** Opening Data block **

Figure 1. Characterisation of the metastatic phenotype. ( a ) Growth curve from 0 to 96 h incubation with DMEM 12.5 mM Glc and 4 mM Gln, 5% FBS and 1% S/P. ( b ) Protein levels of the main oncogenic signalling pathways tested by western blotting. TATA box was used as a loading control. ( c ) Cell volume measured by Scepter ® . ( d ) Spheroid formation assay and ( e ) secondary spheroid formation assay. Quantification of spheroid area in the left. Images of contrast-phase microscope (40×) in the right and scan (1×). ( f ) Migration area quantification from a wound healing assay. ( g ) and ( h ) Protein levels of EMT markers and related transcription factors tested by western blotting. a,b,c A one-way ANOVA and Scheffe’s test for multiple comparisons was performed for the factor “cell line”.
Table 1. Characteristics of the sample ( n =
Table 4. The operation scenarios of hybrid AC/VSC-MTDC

** Closing Data block **
** Opening Data block **

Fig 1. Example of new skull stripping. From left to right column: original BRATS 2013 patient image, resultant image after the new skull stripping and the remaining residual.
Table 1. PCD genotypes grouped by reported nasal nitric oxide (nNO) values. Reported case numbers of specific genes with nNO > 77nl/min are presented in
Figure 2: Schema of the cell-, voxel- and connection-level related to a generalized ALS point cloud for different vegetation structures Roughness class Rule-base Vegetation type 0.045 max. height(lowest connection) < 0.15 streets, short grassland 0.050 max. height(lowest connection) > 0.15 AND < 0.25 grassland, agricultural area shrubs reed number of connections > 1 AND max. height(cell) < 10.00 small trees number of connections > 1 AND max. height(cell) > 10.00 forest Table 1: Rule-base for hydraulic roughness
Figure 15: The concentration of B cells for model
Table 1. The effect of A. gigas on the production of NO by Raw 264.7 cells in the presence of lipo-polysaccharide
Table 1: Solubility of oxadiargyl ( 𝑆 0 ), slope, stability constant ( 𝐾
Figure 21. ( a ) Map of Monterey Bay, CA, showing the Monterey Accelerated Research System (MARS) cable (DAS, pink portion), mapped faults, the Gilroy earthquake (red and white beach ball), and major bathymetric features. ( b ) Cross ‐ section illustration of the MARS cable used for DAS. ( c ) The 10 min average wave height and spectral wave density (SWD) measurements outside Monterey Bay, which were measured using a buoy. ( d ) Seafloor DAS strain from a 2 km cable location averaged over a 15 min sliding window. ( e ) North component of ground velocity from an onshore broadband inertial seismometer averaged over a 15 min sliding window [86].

** Closing Data block **

- Work item
Whenever "Table" occurs in a line of the entries, copy that line.

- Your response
Table 1. Characteristics of the sample ( n =
Table 4. The operation scenarios of hybrid AC/VSC-MTDC
Table 1. PCD genotypes grouped by reported nasal nitric oxide (nNO) values. Reported case numbers of specific genes with nNO > 77nl/min are presented in
Figure 2: Schema of the cell-, voxel- and connection-level related to a generalized ALS point cloud for different vegetation structures Roughness class Rule-base Vegetation type 0.045 max. height(lowest connection) < 0.15 streets, short grassland 0.050 max. height(lowest connection) > 0.15 AND < 0.25 grassland, agricultural area shrubs reed number of connections > 1 AND max. height(cell) < 10.00 small trees number of connections > 1 AND max. height(cell) > 10.00 forest Table 1: Rule-base for hydraulic roughness
Table 1. The effect of A. gigas on the production of NO by Raw 264.7 cells in the presence of lipo-polysaccharide
Table 1: Solubility of oxadiargyl ( 𝑆 0 ), slope, stability constant ( 𝐾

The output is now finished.